Transcribe every line of text in the material below without changing a character, and leave the pictures out of your answer.
[Start of section]
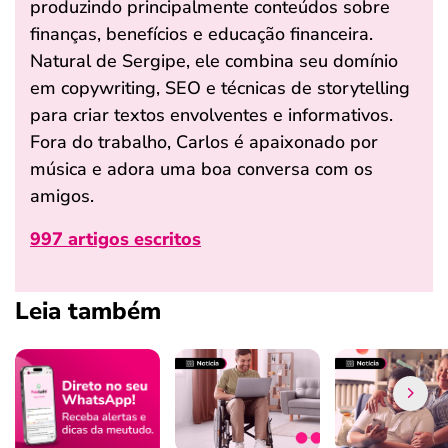
produzindo principalmente conteúdos sobre
finanças, benefícios e educação financeira.
Natural de Sergipe, ele combina seu domínio
em copywriting, SEO e técnicas de storytelling
para criar textos envolventes e informativos.
Fora do trabalho, Carlos é apaixonado por
música e adora uma boa conversa com os
amigos.
997 artigos escritos
Leia também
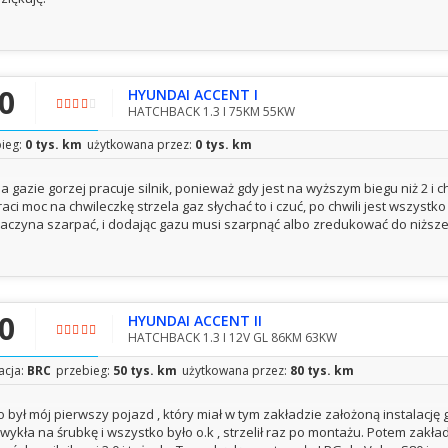
,0
HYUNDAI ACCENT I
HATCHBACK 1.3 I 75KM 55KW
ieg:
0 tys. km
użytkowana przez:
0 tys. km
a gazie gorzej pracuje silnik, ponieważ gdy jest na wyższym biegu niż 2 i 
raci moc na chwileczkę strzela gaz słychać to i czuć, po chwili jest wszyst
aczyna szarpać, i dodając gazu musi szarpnąć albo zredukować do niższ
,0
HYUNDAI ACCENT II
HATCHBACK 1.3 I 12V GL 86KM 63KW
lacja:
BRC
przebieg:
50 tys. km
użytkowana przez:
80 tys. km
o był mój pierwszy pojazd , który miał w tym zakładzie założoną instalację 
wykła na śrubkę i wszystko było o.k , strzelił raz po montażu. Potem zakł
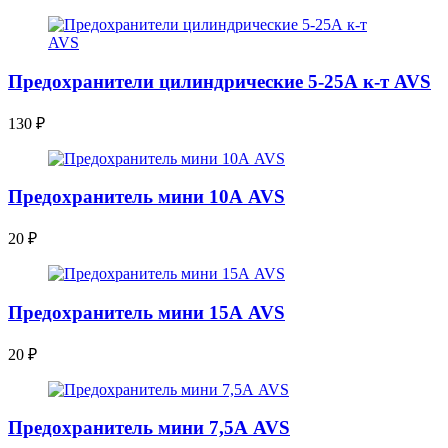
Предохранители цилиндрические 5-25А к-т AVS
130
₽
Предохранитель мини 10А AVS
20
₽
Предохранитель мини 15А AVS
20
₽
Предохранитель мини 7,5А AVS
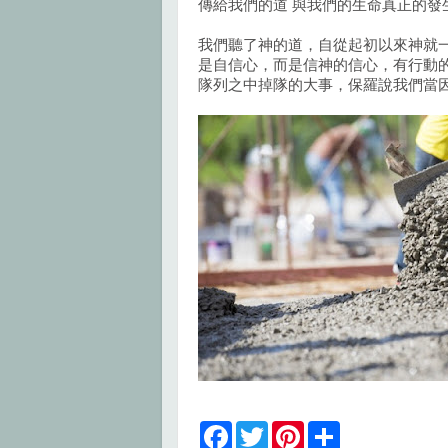
傳給我們的道 與我們的生命真正的發
我們聽了神的道，自從起初以來神就
是自信心，而是信神的信心，有行動
隊列之中掉隊的大事，保羅說我們當
F
T
P
S
a
w
i
h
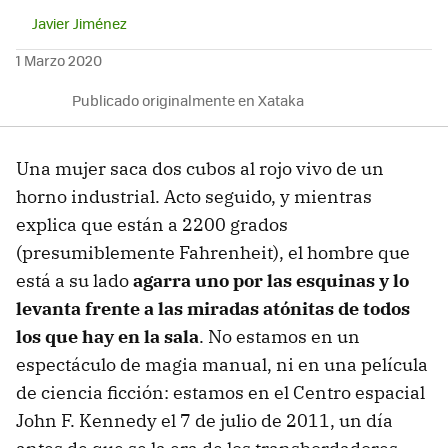
Javier Jiménez
1 Marzo 2020
Publicado originalmente en Xataka
Una mujer saca dos cubos al rojo vivo de un
horno industrial. Acto seguido, y mientras
explica que están a 2200 grados
(presumiblemente Fahrenheit), el hombre que
está a su lado
agarra uno por las esquinas y lo
levanta frente a las miradas atónitas de todos
los que hay en la sala
. No estamos en un
espectáculo de magia manual, ni en una película
de ciencia ficción: estamos en el Centro espacial
John F. Kennedy el 7 de julio de 2011, un día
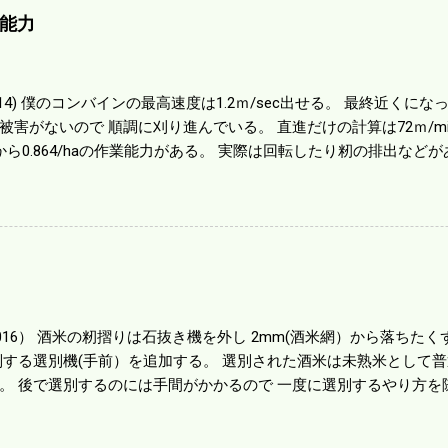
能力
01014) 僕のコンバインの最高速度は1.2ｍ/sec出せる。 最終近く
被害がないので 順調に刈り進んでいる。 直進だけの計算は72ｍ/min、
から0.864/haの作業能力がある。 実際は回転したり籾の排出など
らいまで能率は下がる。 4条刈りで38psは一番下の機種でもう100万
のがあったが 籾の運搬や乾燥機の容量、籾摺りの能力などのバラン
る。 というより買った時はまだ耕作面積が少なく手が出せ 無かっ
70㎰というのがある。キャビン付きだから一度は乗ってみたいと思う。
する人がいる。 秋作業は儲かるというのが定説だが 本当のところ
１haを切った。 明日一気に済ませる。
1016） 酒米の籾摺りは石抜き機を外し 2mm(酒米網）から落ちたくず米
別する選別機(手前）を追加する。 選別された酒米は未熟米として
。 後で選別するのには手間がかかるので 一度に選別するやり方を
年は酒米30㎏を40袋したところで未熟が3袋出る。 1.85ｍｍ以下
摺りをしていてくず米の袋の交換はラインを止めるほど忙しい。 広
[End of section]
Task response>
produzindo principalmente conteúdos sobre
finanças, benefícios e educação financeira.
Natural de Sergipe, ele combina seu domínio
em copywriting, SEO e técnicas de storytelling
para criar textos envolventes e informativos.
Fora do trabalho, Carlos é apaixonado por
música e adora uma boa conversa com os
amigos.
997 artigos escritos
Leia também
,0
HYUNDAI ACCENT I
HATCHBACK 1.3 I 75KM 55KW
ieg:
0 tys. km
użytkowana przez:
0 tys. km
a gazie gorzej pracuje silnik, ponieważ gdy jest na wyższym biegu niż 2 i 
raci moc na chwileczkę strzela gaz słychać to i czuć, po chwili jest wszyst
aczyna szarpać, i dodając gazu musi szarpnąć albo zredukować do niższ
,0
HYUNDAI ACCENT II
HATCHBACK 1.3 I 12V GL 86KM 63KW
lacja:
BRC
przebieg:
50 tys. km
użytkowana przez:
80 tys. km
o był mój pierwszy pojazd , który miał w tym zakładzie założoną instalację 
wykła na śrubkę i wszystko było o.k , strzelił raz po montażu. Potem zakł
Предохранители цилиндрические 5-25А к-т AVS
130
₽
Предохранитель мини 10А AVS
20
₽
Предохранитель мини 15А AVS
20
₽
Предохранитель мини 7,5А AVS
傳給我們的道 與我們的生命真正的發
我們聽了神的道，自從起初以來神就
是自信心，而是信神的信心，有行動
隊列之中掉隊的大事，保羅說我們當
F
T
P
S
a
w
i
h
Javier Jiménez
1 Marzo 2020
Publicado originalmente en Xataka
Una mujer saca dos cubos al rojo vivo de un
horno industrial. Acto seguido, y mientras
explica que están a 2200 grados
(presumiblemente Fahrenheit), el hombre que
está a su lado
agarra uno por las esquinas y lo
levanta frente a las miradas atónitas de todos
los que hay en la sala
. No estamos en un
espectáculo de magia manual, ni en una película
de ciencia ficción: estamos en el Centro espacial
John F. Kennedy el 7 de julio de 2011, un día
能力
01014) 僕のコンバインの最高速度は1.2ｍ/sec出せる。 最終近く
被害がないので 順調に刈り進んでいる。 直進だけの計算は72ｍ/min、
から0.864/haの作業能力がある。 実際は回転したり籾の排出など
らいまで能率は下がる。 4条刈りで38psは一番下の機種でもう100万
のがあったが 籾の運搬や乾燥機の容量、籾摺りの能力などのバラン
る。 というより買った時はまだ耕作面積が少なく手が出せ 無かっ
70㎰というのがある。キャビン付きだから一度は乗ってみたいと思う。
する人がいる。 秋作業は儲かるというのが定説だが 本当のところ
１haを切った。 明日一気に済ませる。
1016） 酒米の籾摺りは石抜き機を外し 2mm(酒米網）から落ちたくず米
別する選別機(手前）を追加する。 選別された酒米は未熟米として
。 後で選別するのには手間がかかるので 一度に選別するやり方を
年は酒米30㎏を40袋したところで未熟が3袋出る。 1.85ｍｍ以下
摺りをしていてくず米の袋の交換はラインを止めるほど忙しい。 広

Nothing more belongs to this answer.